→ What you are asked to do
Set down a faithful copy of every record, and skip the pictures in it.
Data for this exercise START
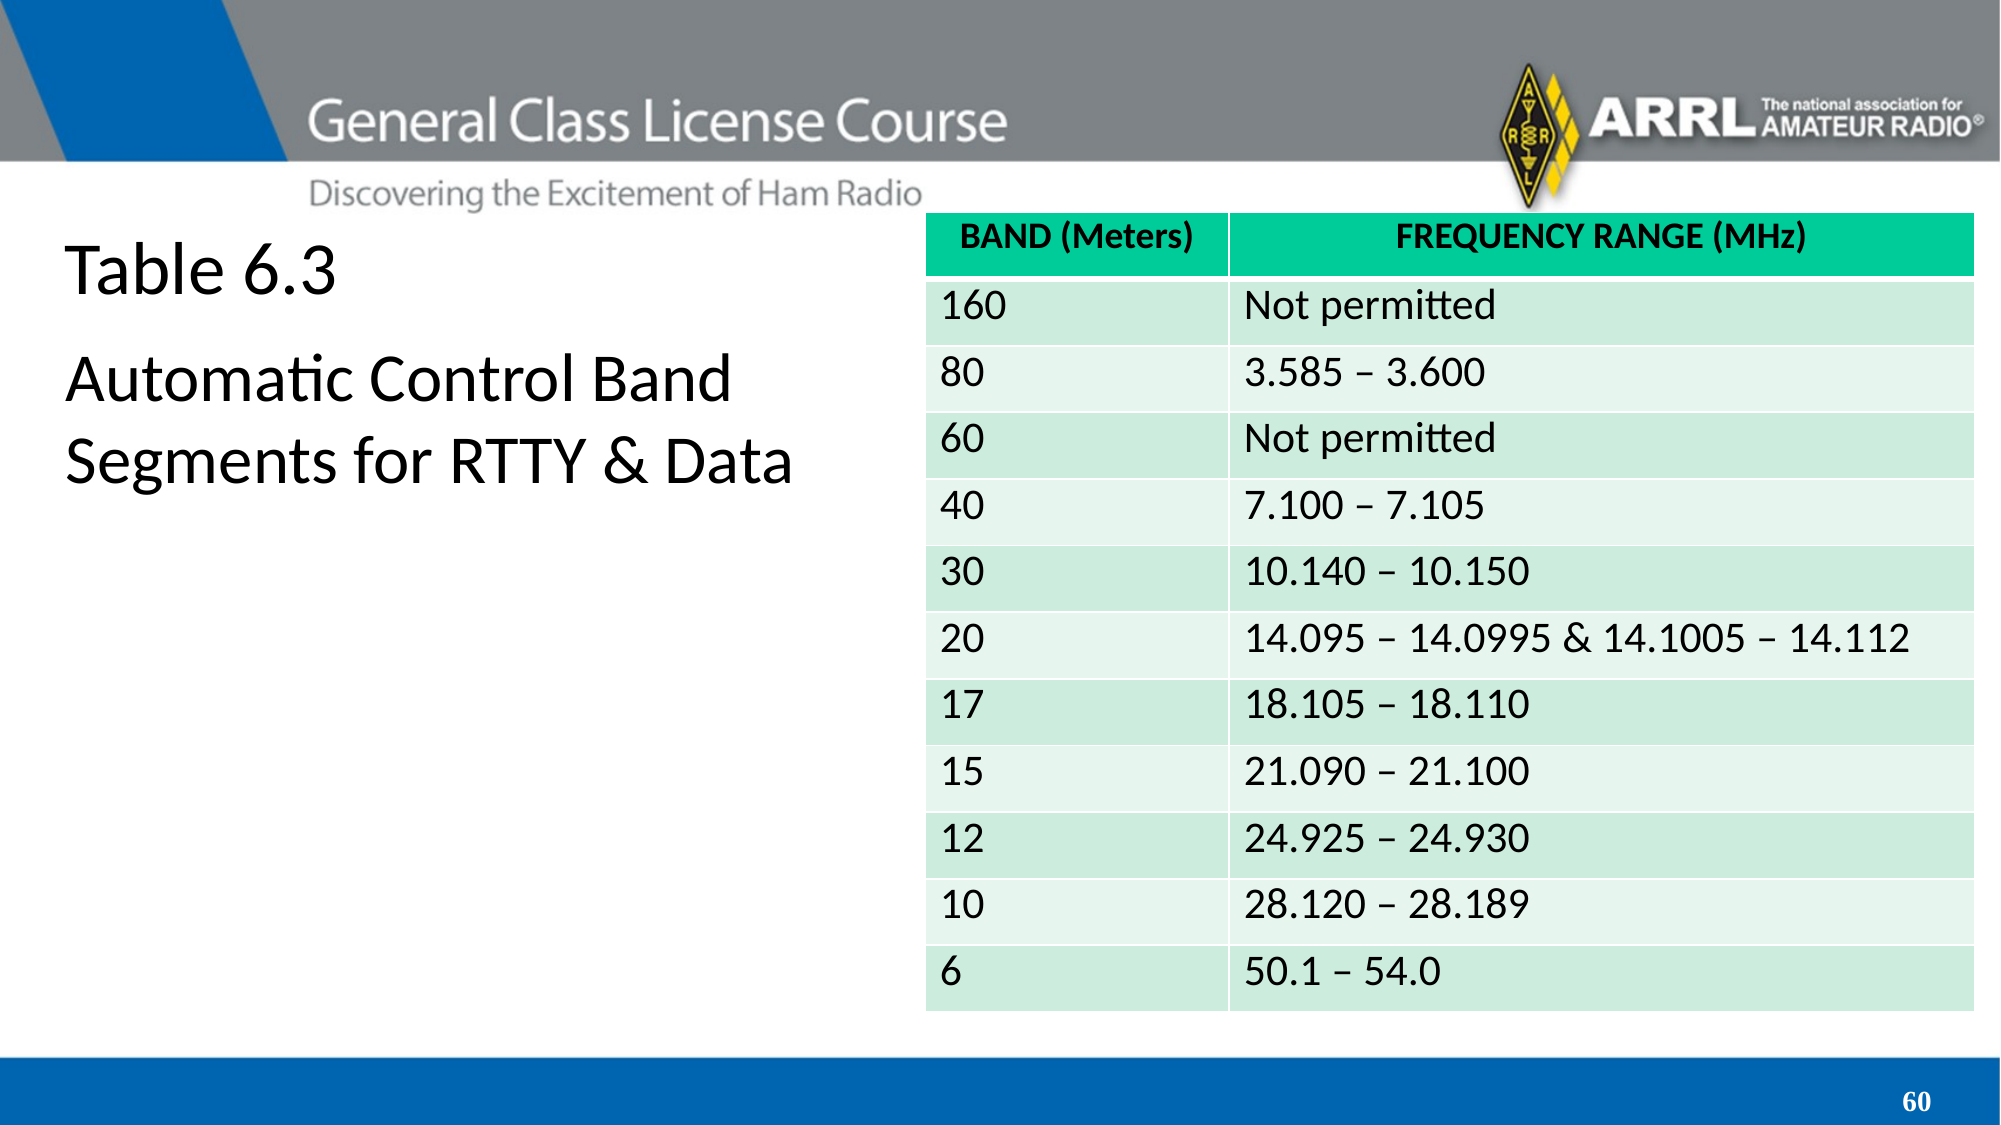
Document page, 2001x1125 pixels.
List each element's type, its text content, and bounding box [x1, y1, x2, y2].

table_cell 15 [926, 746, 1228, 811]
table_header BAND (Meters) [926, 213, 1228, 276]
table_cell Not permitted [1230, 282, 1974, 345]
table_cell 28.120 – 28.189 [1230, 880, 1974, 944]
table_cell 10 [926, 880, 1228, 944]
table_cell 20 [926, 613, 1228, 678]
table_cell 6 [926, 946, 1228, 1011]
table_cell 18.105 – 18.110 [1230, 680, 1974, 745]
table_cell 12 [926, 813, 1228, 878]
table_cell 3.585 – 3.600 [1230, 347, 1974, 411]
table_cell 160 [926, 282, 1228, 345]
table_cell 7.100 – 7.105 [1230, 480, 1974, 545]
table_cell 21.090 – 21.100 [1230, 746, 1974, 811]
table_cell 80 [975, 347, 1228, 411]
table_cell 17 [926, 680, 1228, 745]
table_cell 24.925 – 24.930 [1230, 813, 1974, 878]
table_cell 40 [926, 480, 1228, 545]
table_cell 14.095 – 14.0995 & 14.1005 – 14.112 [1230, 613, 1974, 678]
table_cell 50.1 – 54.0 [1230, 946, 1974, 1011]
table_cell 10.140 – 10.150 [1230, 546, 1974, 611]
table_header FREQUENCY RANGE (MHz) [1230, 213, 1974, 276]
text_box Automatic Control Band Segments for RTTY & Data [51, 324, 975, 469]
table_cell 60 [926, 413, 1228, 478]
table_cell 30 [926, 546, 1228, 611]
picture [0, 0, 2001, 1125]
title Table 6.3 [50, 212, 392, 356]
table_cell Not permitted [1230, 413, 1974, 478]
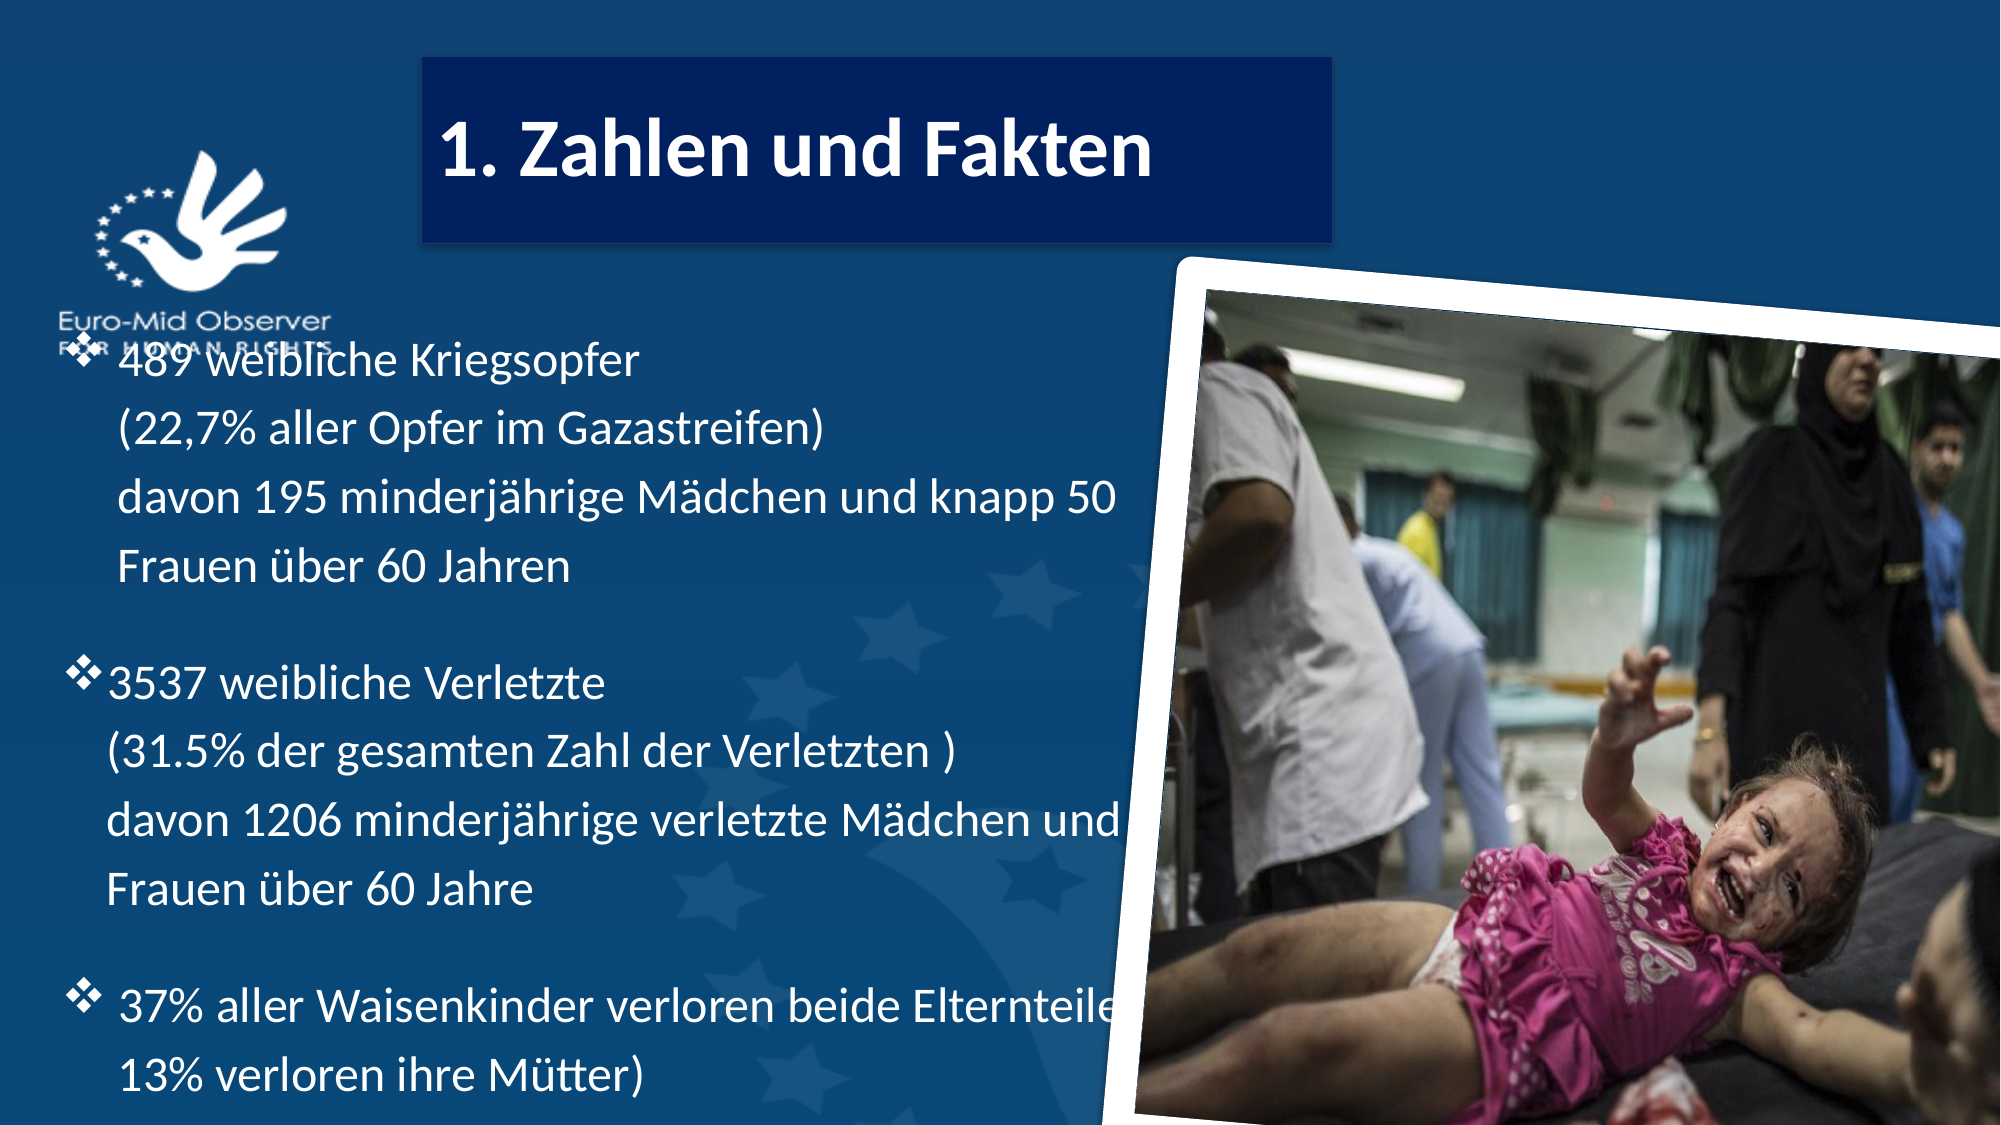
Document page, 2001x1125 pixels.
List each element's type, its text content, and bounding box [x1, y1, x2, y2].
Data for this exercise END
→ Written solution
Document page, 2001x1125 pixels.
List each element's type, its text content, and bounding box [x1, y1, x2, y2].

table_cell 15 [926, 746, 1228, 811]
table_header BAND (Meters) [926, 213, 1228, 276]
table_cell Not permitted [1230, 282, 1974, 345]
table_cell 28.120 – 28.189 [1230, 880, 1974, 944]
table_cell 10 [926, 880, 1228, 944]
table_cell 20 [926, 613, 1228, 678]
table_cell 6 [926, 946, 1228, 1011]
table_cell 18.105 – 18.110 [1230, 680, 1974, 745]
table_cell 12 [926, 813, 1228, 878]
table_cell 3.585 – 3.600 [1230, 347, 1974, 411]
table_cell 160 [926, 282, 1228, 345]
table_cell 7.100 – 7.105 [1230, 480, 1974, 545]
table_cell 21.090 – 21.100 [1230, 746, 1974, 811]
table_cell 80 [975, 347, 1228, 411]
table_cell 17 [926, 680, 1228, 745]
table_cell 24.925 – 24.930 [1230, 813, 1974, 878]
table_cell 40 [926, 480, 1228, 545]
table_cell 14.095 – 14.0995 & 14.1005 – 14.112 [1230, 613, 1974, 678]
table_cell 50.1 – 54.0 [1230, 946, 1974, 1011]
table_cell 10.140 – 10.150 [1230, 546, 1974, 611]
table_header FREQUENCY RANGE (MHz) [1230, 213, 1974, 276]
text_box Automatic Control Band Segments for RTTY & Data [51, 324, 975, 469]
table_cell 60 [926, 413, 1228, 478]
table_cell 30 [926, 546, 1228, 611]
picture [0, 0, 2001, 1125]
title Table 6.3 [50, 212, 392, 356]
table_cell Not permitted [1230, 413, 1974, 478]
Document page, 2001x1125 pixels.
List each element's type, its text content, and bounding box [x1, y1, x2, y2].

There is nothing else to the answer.